───── GIVEN INFORMATION

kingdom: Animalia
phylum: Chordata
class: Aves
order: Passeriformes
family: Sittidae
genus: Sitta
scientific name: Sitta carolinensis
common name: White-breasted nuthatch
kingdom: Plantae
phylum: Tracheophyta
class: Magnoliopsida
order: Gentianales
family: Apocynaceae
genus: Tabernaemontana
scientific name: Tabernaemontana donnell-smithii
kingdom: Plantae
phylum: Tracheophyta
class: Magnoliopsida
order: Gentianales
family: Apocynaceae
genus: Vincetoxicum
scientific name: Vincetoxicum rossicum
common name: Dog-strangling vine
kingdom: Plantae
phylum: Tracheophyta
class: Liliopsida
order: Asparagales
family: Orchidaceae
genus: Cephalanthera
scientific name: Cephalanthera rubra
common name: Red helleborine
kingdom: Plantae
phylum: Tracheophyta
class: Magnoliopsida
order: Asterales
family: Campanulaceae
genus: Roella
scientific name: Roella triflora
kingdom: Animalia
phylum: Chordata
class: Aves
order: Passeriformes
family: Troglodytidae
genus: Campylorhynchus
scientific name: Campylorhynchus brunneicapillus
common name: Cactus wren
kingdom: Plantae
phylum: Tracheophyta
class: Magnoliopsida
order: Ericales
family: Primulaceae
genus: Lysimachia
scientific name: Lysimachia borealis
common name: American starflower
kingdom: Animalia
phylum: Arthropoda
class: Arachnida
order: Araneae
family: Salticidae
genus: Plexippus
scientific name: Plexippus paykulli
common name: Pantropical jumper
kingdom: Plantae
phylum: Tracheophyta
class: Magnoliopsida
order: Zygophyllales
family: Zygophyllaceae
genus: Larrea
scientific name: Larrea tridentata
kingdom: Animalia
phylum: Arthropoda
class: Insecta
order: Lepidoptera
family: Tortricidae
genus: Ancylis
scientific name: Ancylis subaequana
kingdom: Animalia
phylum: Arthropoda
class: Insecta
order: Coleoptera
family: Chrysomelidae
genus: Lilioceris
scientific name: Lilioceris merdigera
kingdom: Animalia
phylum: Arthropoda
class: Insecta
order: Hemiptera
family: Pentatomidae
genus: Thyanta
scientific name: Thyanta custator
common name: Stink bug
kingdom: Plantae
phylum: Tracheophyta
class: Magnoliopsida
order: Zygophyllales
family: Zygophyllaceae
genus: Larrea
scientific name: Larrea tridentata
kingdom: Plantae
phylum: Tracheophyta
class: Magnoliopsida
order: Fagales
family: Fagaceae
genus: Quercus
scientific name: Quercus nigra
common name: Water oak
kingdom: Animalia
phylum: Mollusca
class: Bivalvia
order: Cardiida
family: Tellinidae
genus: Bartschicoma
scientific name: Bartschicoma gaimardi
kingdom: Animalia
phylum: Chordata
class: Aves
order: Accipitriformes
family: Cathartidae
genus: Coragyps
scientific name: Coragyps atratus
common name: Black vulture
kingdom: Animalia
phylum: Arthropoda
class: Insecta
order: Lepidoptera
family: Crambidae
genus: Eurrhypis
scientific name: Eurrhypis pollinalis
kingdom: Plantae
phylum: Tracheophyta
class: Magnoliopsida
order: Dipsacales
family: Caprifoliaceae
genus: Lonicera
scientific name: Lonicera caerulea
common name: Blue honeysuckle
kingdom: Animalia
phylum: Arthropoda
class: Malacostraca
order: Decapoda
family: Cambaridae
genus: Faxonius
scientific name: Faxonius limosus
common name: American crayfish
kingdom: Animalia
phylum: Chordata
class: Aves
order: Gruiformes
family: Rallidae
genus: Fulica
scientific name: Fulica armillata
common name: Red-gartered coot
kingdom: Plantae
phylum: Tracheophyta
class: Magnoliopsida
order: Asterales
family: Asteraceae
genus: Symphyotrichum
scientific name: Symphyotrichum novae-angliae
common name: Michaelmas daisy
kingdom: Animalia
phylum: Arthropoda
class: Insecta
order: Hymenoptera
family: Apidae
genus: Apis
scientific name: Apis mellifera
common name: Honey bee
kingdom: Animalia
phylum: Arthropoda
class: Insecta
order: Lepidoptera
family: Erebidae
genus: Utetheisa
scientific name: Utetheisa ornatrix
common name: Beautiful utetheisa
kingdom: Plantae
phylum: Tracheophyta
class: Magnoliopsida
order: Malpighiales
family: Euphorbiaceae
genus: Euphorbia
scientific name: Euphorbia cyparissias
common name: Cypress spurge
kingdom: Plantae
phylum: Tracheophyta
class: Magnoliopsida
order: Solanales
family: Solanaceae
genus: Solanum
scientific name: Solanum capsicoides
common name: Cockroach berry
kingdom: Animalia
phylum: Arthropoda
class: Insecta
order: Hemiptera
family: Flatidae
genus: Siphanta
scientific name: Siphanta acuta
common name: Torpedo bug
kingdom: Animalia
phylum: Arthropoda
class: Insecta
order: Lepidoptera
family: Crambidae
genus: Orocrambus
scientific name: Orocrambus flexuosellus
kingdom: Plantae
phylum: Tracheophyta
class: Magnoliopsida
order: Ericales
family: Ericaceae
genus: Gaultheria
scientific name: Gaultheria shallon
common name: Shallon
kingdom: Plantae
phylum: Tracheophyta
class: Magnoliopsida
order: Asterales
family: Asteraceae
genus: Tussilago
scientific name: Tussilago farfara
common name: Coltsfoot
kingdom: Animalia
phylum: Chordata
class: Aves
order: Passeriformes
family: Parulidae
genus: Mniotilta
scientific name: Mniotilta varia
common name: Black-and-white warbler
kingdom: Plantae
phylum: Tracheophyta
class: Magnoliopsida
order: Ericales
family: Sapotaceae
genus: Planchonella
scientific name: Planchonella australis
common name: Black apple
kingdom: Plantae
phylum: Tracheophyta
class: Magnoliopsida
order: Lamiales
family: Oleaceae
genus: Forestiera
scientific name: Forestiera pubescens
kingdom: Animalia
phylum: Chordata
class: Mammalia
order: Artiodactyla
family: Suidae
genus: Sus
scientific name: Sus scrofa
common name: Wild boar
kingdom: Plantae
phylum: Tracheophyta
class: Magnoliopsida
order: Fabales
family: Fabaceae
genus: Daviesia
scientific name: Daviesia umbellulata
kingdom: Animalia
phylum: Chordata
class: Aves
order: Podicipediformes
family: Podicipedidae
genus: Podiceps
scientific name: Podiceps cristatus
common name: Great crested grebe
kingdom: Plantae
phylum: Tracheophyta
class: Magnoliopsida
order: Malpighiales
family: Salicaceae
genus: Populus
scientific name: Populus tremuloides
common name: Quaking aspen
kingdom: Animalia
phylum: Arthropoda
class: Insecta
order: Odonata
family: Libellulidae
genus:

──────────

» **AIM**
Copy every line above word for word.

» **RESPONSE**
kingdom: Animalia
phylum: Chordata
class: Aves
order: Passeriformes
family: Sittidae
genus: Sitta
scientific name: Sitta carolinensis
common name: White-breasted nuthatch
kingdom: Plantae
phylum: Tracheophyta
class: Magnoliopsida
order: Gentianales
family: Apocynaceae
genus: Tabernaemontana
scientific name: Tabernaemontana donnell-smithii
kingdom: Plantae
phylum: Tracheophyta
class: Magnoliopsida
order: Gentianales
family: Apocynaceae
genus: Vincetoxicum
scientific name: Vincetoxicum rossicum
common name: Dog-strangling vine
kingdom: Plantae
phylum: Tracheophyta
class: Liliopsida
order: Asparagales
family: Orchidaceae
genus: Cephalanthera
scientific name: Cephalanthera rubra
common name: Red helleborine
kingdom: Plantae
phylum: Tracheophyta
class: Magnoliopsida
order: Asterales
family: Campanulaceae
genus: Roella
scientific name: Roella triflora
kingdom: Animalia
phylum: Chordata
class: Aves
order: Passeriformes
family: Troglodytidae
genus: Campylorhynchus
scientific name: Campylorhynchus brunneicapillus
common name: Cactus wren
kingdom: Plantae
phylum: Tracheophyta
class: Magnoliopsida
order: Ericales
family: Primulaceae
genus: Lysimachia
scientific name: Lysimachia borealis
common name: American starflower
kingdom: Animalia
phylum: Arthropoda
class: Arachnida
order: Araneae
family: Salticidae
genus: Plexippus
scientific name: Plexippus paykulli
common name: Pantropical jumper
kingdom: Plantae
phylum: Tracheophyta
class: Magnoliopsida
order: Zygophyllales
family: Zygophyllaceae
genus: Larrea
scientific name: Larrea tridentata
kingdom: Animalia
phylum: Arthropoda
class: Insecta
order: Lepidoptera
family: Tortricidae
genus: Ancylis
scientific name: Ancylis subaequana
kingdom: Animalia
phylum: Arthropoda
class: Insecta
order: Coleoptera
family: Chrysomelidae
genus: Lilioceris
scientific name: Lilioceris merdigera
kingdom: Animalia
phylum: Arthropoda
class: Insecta
order: Hemiptera
family: Pentatomidae
genus: Thyanta
scientific name: Thyanta custator
common name: Stink bug
kingdom: Plantae
phylum: Tracheophyta
class: Magnoliopsida
order: Zygophyllales
family: Zygophyllaceae
genus: Larrea
scientific name: Larrea tridentata
kingdom: Plantae
phylum: Tracheophyta
class: Magnoliopsida
order: Fagales
family: Fagaceae
genus: Quercus
scientific name: Quercus nigra
common name: Water oak
kingdom: Animalia
phylum: Mollusca
class: Bivalvia
order: Cardiida
family: Tellinidae
genus: Bartschicoma
scientific name: Bartschicoma gaimardi
kingdom: Animalia
phylum: Chordata
class: Aves
order: Accipitriformes
family: Cathartidae
genus: Coragyps
scientific name: Coragyps atratus
common name: Black vulture
kingdom: Animalia
phylum: Arthropoda
class: Insecta
order: Lepidoptera
family: Crambidae
genus: Eurrhypis
scientific name: Eurrhypis pollinalis
kingdom: Plantae
phylum: Tracheophyta
class: Magnoliopsida
order: Dipsacales
family: Caprifoliaceae
genus: Lonicera
scientific name: Lonicera caerulea
common name: Blue honeysuckle
kingdom: Animalia
phylum: Arthropoda
class: Malacostraca
order: Decapoda
family: Cambaridae
genus: Faxonius
scientific name: Faxonius limosus
common name: American crayfish
kingdom: Animalia
phylum: Chordata
class: Aves
order: Gruiformes
family: Rallidae
genus: Fulica
scientific name: Fulica armillata
common name: Red-gartered coot
kingdom: Plantae
phylum: Tracheophyta
class: Magnoliopsida
order: Asterales
family: Asteraceae
genus: Symphyotrichum
scientific name: Symphyotrichum novae-angliae
common name: Michaelmas daisy
kingdom: Animalia
phylum: Arthropoda
class: Insecta
order: Hymenoptera
family: Apidae
genus: Apis
scientific name: Apis mellifera
common name: Honey bee
kingdom: Animalia
phylum: Arthropoda
class: Insecta
order: Lepidoptera
family: Erebidae
genus: Utetheisa
scientific name: Utetheisa ornatrix
common name: Beautiful utetheisa
kingdom: Plantae
phylum: Tracheophyta
class: Magnoliopsida
order: Malpighiales
family: Euphorbiaceae
genus: Euphorbia
scientific name: Euphorbia cyparissias
common name: Cypress spurge
kingdom: Plantae
phylum: Tracheophyta
class: Magnoliopsida
order: Solanales
family: Solanaceae
genus: Solanum
scientific name: Solanum capsicoides
common name: Cockroach berry
kingdom: Animalia
phylum: Arthropoda
class: Insecta
order: Hemiptera
family: Flatidae
genus: Siphanta
scientific name: Siphanta acuta
common name: Torpedo bug
kingdom: Animalia
phylum: Arthropoda
class: Insecta
order: Lepidoptera
family: Crambidae
genus: Orocrambus
scientific name: Orocrambus flexuosellus
kingdom: Plantae
phylum: Tracheophyta
class: Magnoliopsida
order: Ericales
family: Ericaceae
genus: Gaultheria
scientific name: Gaultheria shallon
common name: Shallon
kingdom: Plantae
phylum: Tracheophyta
class: Magnoliopsida
order: Asterales
family: Asteraceae
genus: Tussilago
scientific name: Tussilago farfara
common name: Coltsfoot
kingdom: Animalia
phylum: Chordata
class: Aves
order: Passeriformes
family: Parulidae
genus: Mniotilta
scientific name: Mniotilta varia
common name: Black-and-white warbler
kingdom: Plantae
phylum: Tracheophyta
class: Magnoliopsida
order: Ericales
family: Sapotaceae
genus: Planchonella
scientific name: Planchonella australis
common name: Black apple
kingdom: Plantae
phylum: Tracheophyta
class: Magnoliopsida
order: Lamiales
family: Oleaceae
genus: Forestiera
scientific name: Forestiera pubescens
kingdom: Animalia
phylum: Chordata
class: Mammalia
order: Artiodactyla
family: Suidae
genus: Sus
scientific name: Sus scrofa
common name: Wild boar
kingdom: Plantae
phylum: Tracheophyta
class: Magnoliopsida
order: Fabales
family: Fabaceae
genus: Daviesia
scientific name: Daviesia umbellulata
kingdom: Animalia
phylum: Chordata
class: Aves
order: Podicipediformes
family: Podicipedidae
genus: Podiceps
scientific name: Podiceps cristatus
common name: Great crested grebe
kingdom: Plantae
phylum: Tracheophyta
class: Magnoliopsida
order: Malpighiales
family: Salicaceae
genus: Populus
scientific name: Populus tremuloides
common name: Quaking aspen
kingdom: Animalia
phylum: Arthropoda
class: Insecta
order: Odonata
family: Libellulidae
genus:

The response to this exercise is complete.